+++ 原文 +++
2024年の大学入試まであと半年となった中国で、各大学がエリート入学に向けての特別クラスの生徒募集を始めている。中でも注目度の高いのが「少年班」である。40年以上前に中国科学技術大学で導入され、今は清華大学や北京大学などで計10クラスに広がり、「スーパー少年」の養成に一段と目が注がれるようになっている。
この「少年班」は特別な定義はなく、おおむね大学入学を目指す高校2年生以下を対象としたクラスを指す。現在は中国科学技術大学(中科大)、西安交通大学、東南大学、清華大学、北京大学、西湖大学の6校で計10クラスが存在し、每年の募集人数は合計すると約1200人である。
「少年班」は、1978年3月に中科大が「スーパー少年」の養成を目標に初めて設立し、科学者など数多くのイノベーション型人材を輩出した。満15歳以下の高校2年生以下を対象に、每年40-50人を集めている。
中科大は設立から30年となった2008年、この「少年班」を「少年班学院」に格上げして、年齢基準を緩和し入試合格のラインを引き下げた「少創班」を設置した。募集人数は240-290人に拡大し、每年応募者が殺到している。
中科大の2023年の「少年班」入学者は計433人で、うち「少年班」が45人(主に安徽省、江蘇省、広東省出身)、「少創班」が388人となっている。
また、清華大学の「少年班」は、数学英才班、丘成桐数学リーダー計画、物理到達計画の3クラスがある。
数学英才班は2018年2月に設立され、丘成桐氏が主任教授となって高2、高3、卒業生を対象とし、入試は免除で成績が一流大学ラインに達すれば入学となる。每年の募集人数は100人前後である。
丘成桐数学リーダー計画は2020年12月に発足し、募集対象は中学3年生以上と幅を広げ、人数を每年100人以内とするなど、選考に力を入れている。
また物理到達計画は、北京大学の物理卓越計画に対するものとして2023年4月に設置され、成績優秀で物理について際立った才能を有する全国の高校生を対象としている、入試の点数が一流大学ラインに達すれば入学で、博士課程までのエスカレーター養成となり、2023年の実質募集人数はおよそ60人である。
北京大学の「少年班」は今、数学英才班、物理卓越計画の2クラスがある。数学英才班は2018年に同大数学学院のもとに設立され、選抜の後に入試を受けて点数が一流大学ラインに達すれば数学系の学科に入学できる。募集人数は以前30人であったが、2022年から100人に拡大している。
物理卓越人才計画は、中3~高3を対象に2022年1月から募集を始め、推薦に合格すれば無試験で物理学科に入学できる。募集人数は100人以内である。
+++ 保存データ +++
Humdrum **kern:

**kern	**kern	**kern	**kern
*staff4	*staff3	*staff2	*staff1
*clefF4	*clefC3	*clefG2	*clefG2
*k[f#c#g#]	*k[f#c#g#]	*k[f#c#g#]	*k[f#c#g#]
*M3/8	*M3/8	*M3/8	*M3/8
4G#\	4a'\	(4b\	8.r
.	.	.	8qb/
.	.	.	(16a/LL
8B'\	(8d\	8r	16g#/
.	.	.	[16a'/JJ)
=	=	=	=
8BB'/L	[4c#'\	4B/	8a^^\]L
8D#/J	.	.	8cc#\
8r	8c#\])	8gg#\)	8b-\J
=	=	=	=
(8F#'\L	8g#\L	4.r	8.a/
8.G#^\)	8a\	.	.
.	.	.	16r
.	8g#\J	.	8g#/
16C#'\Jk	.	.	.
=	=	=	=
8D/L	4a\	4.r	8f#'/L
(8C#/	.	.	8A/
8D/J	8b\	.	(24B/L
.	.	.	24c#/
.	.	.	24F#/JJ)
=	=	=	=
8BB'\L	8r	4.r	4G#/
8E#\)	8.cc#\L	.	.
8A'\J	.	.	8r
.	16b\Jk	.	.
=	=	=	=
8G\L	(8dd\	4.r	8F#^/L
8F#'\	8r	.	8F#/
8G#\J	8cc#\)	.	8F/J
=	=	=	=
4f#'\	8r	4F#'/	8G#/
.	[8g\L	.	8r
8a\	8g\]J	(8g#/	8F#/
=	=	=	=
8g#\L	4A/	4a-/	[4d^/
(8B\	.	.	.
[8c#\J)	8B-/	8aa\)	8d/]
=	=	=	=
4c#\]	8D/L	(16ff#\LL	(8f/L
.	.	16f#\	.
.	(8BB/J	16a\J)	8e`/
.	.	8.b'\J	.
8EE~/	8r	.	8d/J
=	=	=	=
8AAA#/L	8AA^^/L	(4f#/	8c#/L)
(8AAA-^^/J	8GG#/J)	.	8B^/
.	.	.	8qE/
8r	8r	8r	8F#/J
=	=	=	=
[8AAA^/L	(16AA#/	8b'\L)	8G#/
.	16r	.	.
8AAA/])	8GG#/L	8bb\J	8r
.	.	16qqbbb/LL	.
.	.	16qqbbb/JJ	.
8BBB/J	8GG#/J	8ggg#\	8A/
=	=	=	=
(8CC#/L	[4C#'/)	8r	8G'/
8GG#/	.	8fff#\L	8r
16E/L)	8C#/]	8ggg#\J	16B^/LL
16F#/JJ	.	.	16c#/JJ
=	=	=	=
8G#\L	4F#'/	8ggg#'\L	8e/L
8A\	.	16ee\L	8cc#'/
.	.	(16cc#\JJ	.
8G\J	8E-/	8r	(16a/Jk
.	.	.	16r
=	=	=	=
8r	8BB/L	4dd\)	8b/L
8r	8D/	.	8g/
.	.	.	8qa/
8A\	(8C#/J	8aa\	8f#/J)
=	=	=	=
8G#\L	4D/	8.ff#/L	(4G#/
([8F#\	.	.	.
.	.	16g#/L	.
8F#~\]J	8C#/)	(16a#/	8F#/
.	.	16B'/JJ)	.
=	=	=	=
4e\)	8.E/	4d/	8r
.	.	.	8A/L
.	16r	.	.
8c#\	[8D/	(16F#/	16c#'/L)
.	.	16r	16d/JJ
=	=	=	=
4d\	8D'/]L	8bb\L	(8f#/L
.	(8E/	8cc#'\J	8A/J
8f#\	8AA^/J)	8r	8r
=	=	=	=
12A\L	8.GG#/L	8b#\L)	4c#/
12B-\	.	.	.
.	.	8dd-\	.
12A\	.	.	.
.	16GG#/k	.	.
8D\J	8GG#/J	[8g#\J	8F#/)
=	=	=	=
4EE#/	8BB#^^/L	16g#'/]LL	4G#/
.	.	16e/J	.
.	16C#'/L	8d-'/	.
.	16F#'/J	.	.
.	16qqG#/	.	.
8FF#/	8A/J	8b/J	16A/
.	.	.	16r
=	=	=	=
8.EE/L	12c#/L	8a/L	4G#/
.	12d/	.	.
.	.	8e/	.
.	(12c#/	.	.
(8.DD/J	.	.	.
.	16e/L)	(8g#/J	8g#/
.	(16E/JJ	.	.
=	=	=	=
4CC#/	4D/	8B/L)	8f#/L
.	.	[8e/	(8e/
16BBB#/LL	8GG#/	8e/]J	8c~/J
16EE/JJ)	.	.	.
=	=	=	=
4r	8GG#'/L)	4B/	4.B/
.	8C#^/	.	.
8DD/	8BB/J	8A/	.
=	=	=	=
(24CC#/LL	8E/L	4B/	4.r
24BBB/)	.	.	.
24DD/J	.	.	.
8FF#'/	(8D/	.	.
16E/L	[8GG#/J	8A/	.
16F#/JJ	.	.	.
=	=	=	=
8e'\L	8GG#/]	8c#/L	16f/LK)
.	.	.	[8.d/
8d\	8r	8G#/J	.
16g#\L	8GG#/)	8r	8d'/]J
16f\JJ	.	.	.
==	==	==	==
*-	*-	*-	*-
+++
### 取り組む課題
**A)** 次の(i)～(iii)が原文の内容と一致するかを判断し、それぞれ「はい」か「いいえ」で答え、根拠となる原文の語句をそのまま引用してください。(i) 中科大は1978年3月に少年班を初めて設立した。(ii) 清華大学の数学英才班の募集人数は毎年50人前後である。(iii) 北京大学の数学英才班の募集人数は2022年から100人に拡大した。
**B)** 中科大が少年班を設立した際の目標と、その後に少年班が生んだ成果を、原文に基づいて1～3文で説明してください。
**C)** 原文のうち、「北京大学の「少年班」は今、数」から「集人数は100人以内である。」までの部分を、両端を含めて一字も変えずに書き写してください。
データは原文とは別個の資料として扱います。

### 解答一覧
**A)**
(i) はい。「1978年3月に中科大が「スーパー少年」の養成を目標に初めて設立し」
(ii) いいえ。「募集人数は100人前後である」
(iii) はい。「2022年から100人に拡大している」

**B)** 中科大は1978年3月、「スーパー少年」の養成を目標として少年班を初めて設立しました。その結果、少年班は科学者など数多くのイノベーション型人材を輩出しました。

**C)**
北京大学の「少年班」は今、数学英才班、物理卓越計画の2クラスがある。数学英才班は2018年に同大数学学院のもとに設立され、選抜の後に入試を受けて点数が一流大学ラインに達すれば数学系の学科に入学できる。募集人数は以前30人であったが、2022年から100人に拡大している。
物理卓越人才計画は、中3~高3を対象に2022年1月から募集を始め、推薦に合格すれば無試験で物理学科に入学できる。募集人数は100人以内である。